Monday, September 18, 2006

Karen Armstrong?

My long silence on MOJ has been a function of my preoccupation the last few months with building a new law school building, raising money and the other part of my professional life -- that of a corporate/securities lawyer, which has had me involved in the Enron civil litigation and serving on the board of New York Stock Exchange Regulation, Inc. during a time of great transformation at the Exchange. So, I've been busy. But I have followed MOJ, and have been delighted with the quality and variety of discussion from my co-blogistas and the friends of MOJ. I haven't felt the need to jump in and add my mite to what everyone else is accomplishing. Reading Mike Perry's post re Karen Armstrong, however, compels me to intervene.

1. Karen Armstrong is not just a "former nun" but a very bitter former nun. I don't challenge her right to bitterness, just her claims to objectivity re matters Catholic.

2. I don't know whether she is the "most popular" historian of religion -- there may be other claimants, and I am not sure "most popular" is a compliment in this context. More important. the book Mike links is a hopeless mish-mosh, and has been thoroughly slammed by real historians of religion.

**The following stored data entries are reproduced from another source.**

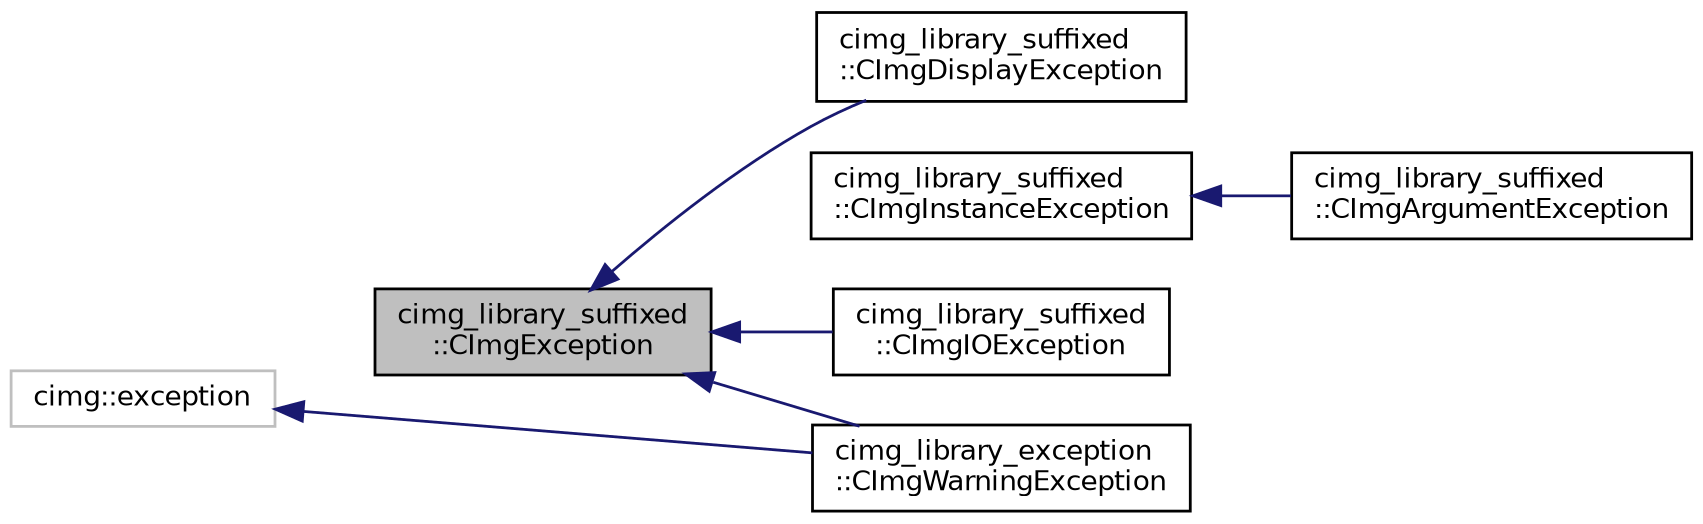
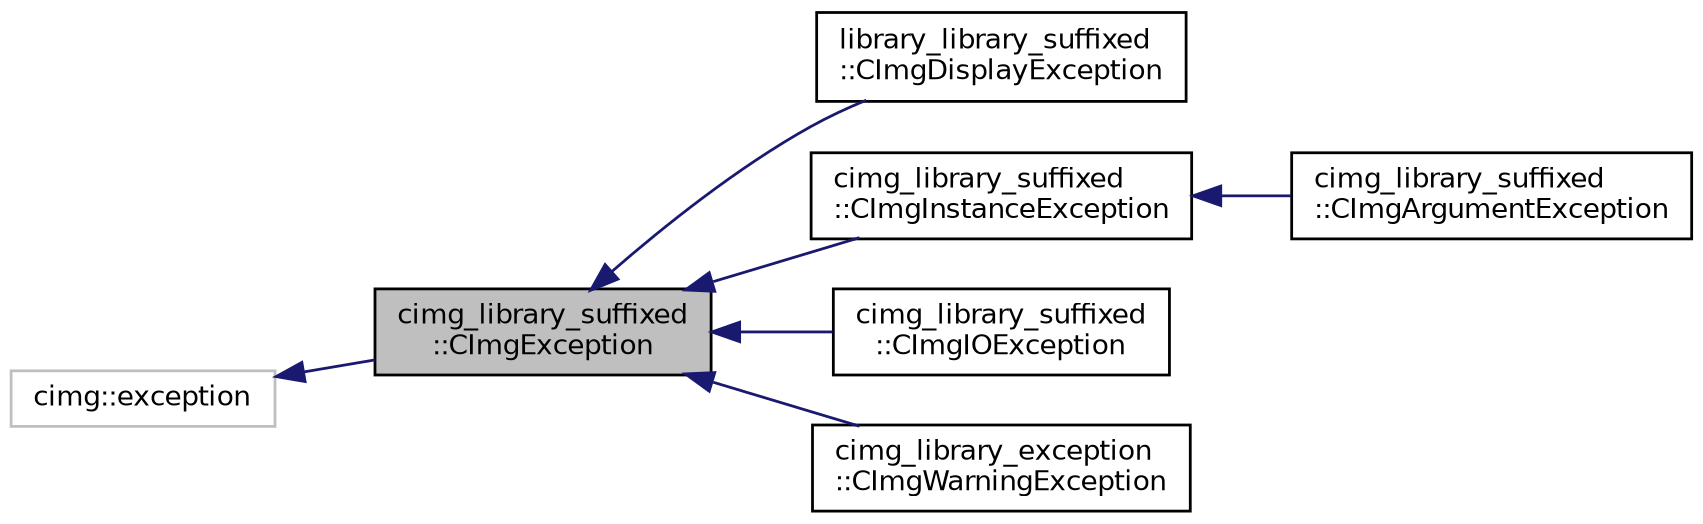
  digraph {
    rankdir=LR
    node [color=black fillcolor=white fontname=Helvetica fontsize=10 shape=record style=filled]
    edge [color=midnightblue dir=back fontname=Helvetica fontsize=10 labelfontname=Helvetica labelfontsize=10 style=solid]
    n1 [fillcolor=grey75 fontcolor=black height=0.2 label="cimg_library_suffixed\l::CImgException" width=0.4]
-   n2 [height=0.2 label="cimg_library_suffixed\l::CImgDisplayException" width=0.4]
+   n2 [height=0.2 label="library_library_suffixed\l::CImgDisplayException" width=0.4]
    n3 [height=0.2 label="cimg_library_suffixed\l::CImgInstanceException" width=0.4]
    n4 [height=0.2 label="cimg_library_suffixed\l::CImgIOException" width=0.4]
    n5 [height=0.2 label="cimg_library_exception\l::CImgWarningException" width=0.4]
    n6 [height=0.2 label="cimg_library_suffixed\l::CImgArgumentException" width=0.4]
    n7 [color=grey75 height=0.2 label="cimg::exception" width=0.4]
    n1 -> n2
+   n1 -> n3
    n1 -> n4
    n1 -> n5
    n3 -> n6
-   n7 -> n5
+   n7 -> n1
  }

3. Her facile conflation of medieval antisemitism and medieval hostility to Islam is simply incorrect. The great difference is that the Jews never threatened Christians, which made antisemitism even more pathological and twisted. From the 7th thru 16th centuries Islam and Christianity were at war. Armstrong is terribly upset about the Crusades. What about the Islamic invasion and forced conversion of the Near East, North Africa and Spain? Did the Byzantine emperors not have a reason for hostility to the Turks? Ditto for the Christian inhabitants of the Balkans, not to mention Austria and Hungary? What about those who lived along the coasts of the Mediterranean and the Atlantic vulnerable to Muslim piracy and slave trading into the 19th century? I am not suggesting that our European forebears were charming multiculturalists and liberals, or that the Crusades and exclusion of Islam from Christian lands were justifiable. I am suggesting that they had a reason to fear and resent Islam which had nothing to do with the reasons for antisemitism. Aggressive, totalizing and imperialistic, militant Islam left an indelible mark on the west. The west, however, eventually evolved into a free, tolerant and religiously open culture.

4. I don't justify Benedict's use of a quote from a Byzantine emperor,terrified of an Islam that was indeed committed to the destruction of Christianity within its reach, as a way to describe Islam today. Indeed, is multifarous and ultimately a religion of peace. Needless to say, however, there is a strand of Islam committed to destruction of the west and Christianity, and to forced conversion. Note today's comments from the Baghdad branch of al-Quaeda, which predicted that the Pope and his followers would be subject to the "head tax or the sword," the ancient Muslim policy for Christians in their lands: pay a heavy tax, convert to Islam, or be decapitated. I think they meant it. I assume Benedict really wanted to talk about that, but somehow failed.

Benedict's failure, however, is not an excuse for turning the complex history of Islamic-Christian relations, in which there is enough blame to go around on both sides, into a simple-minded morality tale and a historically inaccurate comparison to antisemitism that compels ritualistic breast beating.